> _About this task_
Leaving nothing out, set down all the data exactly.

──────────

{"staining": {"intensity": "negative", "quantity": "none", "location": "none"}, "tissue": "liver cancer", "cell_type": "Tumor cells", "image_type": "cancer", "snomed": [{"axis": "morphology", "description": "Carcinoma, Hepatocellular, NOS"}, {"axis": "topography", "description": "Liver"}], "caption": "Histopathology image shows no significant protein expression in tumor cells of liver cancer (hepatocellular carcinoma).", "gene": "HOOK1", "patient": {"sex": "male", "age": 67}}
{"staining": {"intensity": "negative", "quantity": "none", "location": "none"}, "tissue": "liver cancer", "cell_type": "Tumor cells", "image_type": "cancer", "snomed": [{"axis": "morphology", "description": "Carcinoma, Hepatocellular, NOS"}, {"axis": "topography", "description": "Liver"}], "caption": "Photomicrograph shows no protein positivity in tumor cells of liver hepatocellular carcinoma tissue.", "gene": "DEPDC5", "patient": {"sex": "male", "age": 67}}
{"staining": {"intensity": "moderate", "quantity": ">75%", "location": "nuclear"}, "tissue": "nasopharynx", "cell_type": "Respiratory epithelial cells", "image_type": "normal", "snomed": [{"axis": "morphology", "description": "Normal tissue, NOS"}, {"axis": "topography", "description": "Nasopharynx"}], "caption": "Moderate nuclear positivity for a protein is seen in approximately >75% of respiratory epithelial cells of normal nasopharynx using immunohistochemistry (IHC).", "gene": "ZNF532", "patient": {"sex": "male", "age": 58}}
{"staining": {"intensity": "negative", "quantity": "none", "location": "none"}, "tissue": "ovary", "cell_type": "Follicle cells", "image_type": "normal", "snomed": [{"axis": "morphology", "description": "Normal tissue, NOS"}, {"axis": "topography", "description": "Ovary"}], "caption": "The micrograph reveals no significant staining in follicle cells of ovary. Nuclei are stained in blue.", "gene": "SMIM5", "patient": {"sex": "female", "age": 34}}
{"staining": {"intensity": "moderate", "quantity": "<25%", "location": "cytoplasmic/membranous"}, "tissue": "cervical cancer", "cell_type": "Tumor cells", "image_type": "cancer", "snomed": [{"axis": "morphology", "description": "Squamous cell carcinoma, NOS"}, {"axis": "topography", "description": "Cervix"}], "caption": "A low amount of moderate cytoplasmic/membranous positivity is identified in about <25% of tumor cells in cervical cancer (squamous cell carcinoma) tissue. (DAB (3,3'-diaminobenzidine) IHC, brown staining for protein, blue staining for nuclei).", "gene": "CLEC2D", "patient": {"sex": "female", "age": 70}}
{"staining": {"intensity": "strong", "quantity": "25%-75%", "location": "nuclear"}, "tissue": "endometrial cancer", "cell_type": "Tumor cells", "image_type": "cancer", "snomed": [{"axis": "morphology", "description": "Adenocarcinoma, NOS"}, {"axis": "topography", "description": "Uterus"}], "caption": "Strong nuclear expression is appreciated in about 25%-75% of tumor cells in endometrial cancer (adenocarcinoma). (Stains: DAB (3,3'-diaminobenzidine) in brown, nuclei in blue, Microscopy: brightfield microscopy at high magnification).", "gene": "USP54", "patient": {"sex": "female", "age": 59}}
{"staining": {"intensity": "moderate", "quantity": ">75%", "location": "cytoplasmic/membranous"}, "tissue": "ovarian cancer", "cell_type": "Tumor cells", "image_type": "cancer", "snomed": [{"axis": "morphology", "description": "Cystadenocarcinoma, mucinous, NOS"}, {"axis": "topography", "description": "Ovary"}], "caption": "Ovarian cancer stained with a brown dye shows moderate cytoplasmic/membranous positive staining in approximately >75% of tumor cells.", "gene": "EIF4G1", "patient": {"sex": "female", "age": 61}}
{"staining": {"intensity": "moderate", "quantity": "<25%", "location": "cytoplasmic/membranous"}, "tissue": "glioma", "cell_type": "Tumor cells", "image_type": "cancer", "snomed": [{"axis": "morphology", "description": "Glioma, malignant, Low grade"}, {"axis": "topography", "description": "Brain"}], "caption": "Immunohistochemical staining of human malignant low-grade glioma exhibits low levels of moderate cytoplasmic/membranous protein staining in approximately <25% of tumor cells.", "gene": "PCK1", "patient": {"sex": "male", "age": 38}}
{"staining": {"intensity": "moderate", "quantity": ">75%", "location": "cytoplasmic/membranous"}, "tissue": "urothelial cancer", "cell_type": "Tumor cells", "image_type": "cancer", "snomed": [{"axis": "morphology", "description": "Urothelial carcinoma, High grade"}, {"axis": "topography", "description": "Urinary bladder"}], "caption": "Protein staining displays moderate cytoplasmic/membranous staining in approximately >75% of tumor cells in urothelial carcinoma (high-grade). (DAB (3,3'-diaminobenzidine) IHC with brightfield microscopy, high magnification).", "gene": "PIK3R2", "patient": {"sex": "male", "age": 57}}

──────────

> _Problem solution_
{"staining": {"intensity": "negative", "quantity": "none", "location": "none"}, "tissue": "liver cancer", "cell_type": "Tumor cells", "image_type": "cancer", "snomed": [{"axis": "morphology", "description": "Carcinoma, Hepatocellular, NOS"}, {"axis": "topography", "description": "Liver"}], "caption": "Histopathology image shows no significant protein expression in tumor cells of liver cancer (hepatocellular carcinoma).", "gene": "HOOK1", "patient": {"sex": "male", "age": 67}}
{"staining": {"intensity": "negative", "quantity": "none", "location": "none"}, "tissue": "liver cancer", "cell_type": "Tumor cells", "image_type": "cancer", "snomed": [{"axis": "morphology", "description": "Carcinoma, Hepatocellular, NOS"}, {"axis": "topography", "description": "Liver"}], "caption": "Photomicrograph shows no protein positivity in tumor cells of liver hepatocellular carcinoma tissue.", "gene": "DEPDC5", "patient": {"sex": "male", "age": 67}}
{"staining": {"intensity": "moderate", "quantity": ">75%", "location": "nuclear"}, "tissue": "nasopharynx", "cell_type": "Respiratory epithelial cells", "image_type": "normal", "snomed": [{"axis": "morphology", "description": "Normal tissue, NOS"}, {"axis": "topography", "description": "Nasopharynx"}], "caption": "Moderate nuclear positivity for a protein is seen in approximately >75% of respiratory epithelial cells of normal nasopharynx using immunohistochemistry (IHC).", "gene": "ZNF532", "patient": {"sex": "male", "age": 58}}
{"staining": {"intensity": "negative", "quantity": "none", "location": "none"}, "tissue": "ovary", "cell_type": "Follicle cells", "image_type": "normal", "snomed": [{"axis": "morphology", "description": "Normal tissue, NOS"}, {"axis": "topography", "description": "Ovary"}], "caption": "The micrograph reveals no significant staining in follicle cells of ovary. Nuclei are stained in blue.", "gene": "SMIM5", "patient": {"sex": "female", "age": 34}}
{"staining": {"intensity": "moderate", "quantity": "<25%", "location": "cytoplasmic/membranous"}, "tissue": "cervical cancer", "cell_type": "Tumor cells", "image_type": "cancer", "snomed": [{"axis": "morphology", "description": "Squamous cell carcinoma, NOS"}, {"axis": "topography", "description": "Cervix"}], "caption": "A low amount of moderate cytoplasmic/membranous positivity is identified in about <25% of tumor cells in cervical cancer (squamous cell carcinoma) tissue. (DAB (3,3'-diaminobenzidine) IHC, brown staining for protein, blue staining for nuclei).", "gene": "CLEC2D", "patient": {"sex": "female", "age": 70}}
{"staining": {"intensity": "strong", "quantity": "25%-75%", "location": "nuclear"}, "tissue": "endometrial cancer", "cell_type": "Tumor cells", "image_type": "cancer", "snomed": [{"axis": "morphology", "description": "Adenocarcinoma, NOS"}, {"axis": "topography", "description": "Uterus"}], "caption": "Strong nuclear expression is appreciated in about 25%-75% of tumor cells in endometrial cancer (adenocarcinoma). (Stains: DAB (3,3'-diaminobenzidine) in brown, nuclei in blue, Microscopy: brightfield microscopy at high magnification).", "gene": "USP54", "patient": {"sex": "female", "age": 59}}
{"staining": {"intensity": "moderate", "quantity": ">75%", "location": "cytoplasmic/membranous"}, "tissue": "ovarian cancer", "cell_type": "Tumor cells", "image_type": "cancer", "snomed": [{"axis": "morphology", "description": "Cystadenocarcinoma, mucinous, NOS"}, {"axis": "topography", "description": "Ovary"}], "caption": "Ovarian cancer stained with a brown dye shows moderate cytoplasmic/membranous positive staining in approximately >75% of tumor cells.", "gene": "EIF4G1", "patient": {"sex": "female", "age": 61}}
{"staining": {"intensity": "moderate", "quantity": "<25%", "location": "cytoplasmic/membranous"}, "tissue": "glioma", "cell_type": "Tumor cells", "image_type": "cancer", "snomed": [{"axis": "morphology", "description": "Glioma, malignant, Low grade"}, {"axis": "topography", "description": "Brain"}], "caption": "Immunohistochemical staining of human malignant low-grade glioma exhibits low levels of moderate cytoplasmic/membranous protein staining in approximately <25% of tumor cells.", "gene": "PCK1", "patient": {"sex": "male", "age": 38}}
{"staining": {"intensity": "moderate", "quantity": ">75%", "location": "cytoplasmic/membranous"}, "tissue": "urothelial cancer", "cell_type": "Tumor cells", "image_type": "cancer", "snomed": [{"axis": "morphology", "description": "Urothelial carcinoma, High grade"}, {"axis": "topography", "description": "Urinary bladder"}], "caption": "Protein staining displays moderate cytoplasmic/membranous staining in approximately >75% of tumor cells in urothelial carcinoma (high-grade). (DAB (3,3'-diaminobenzidine) IHC with brightfield microscopy, high magnification).", "gene": "PIK3R2", "patient": {"sex": "male", "age": 57}}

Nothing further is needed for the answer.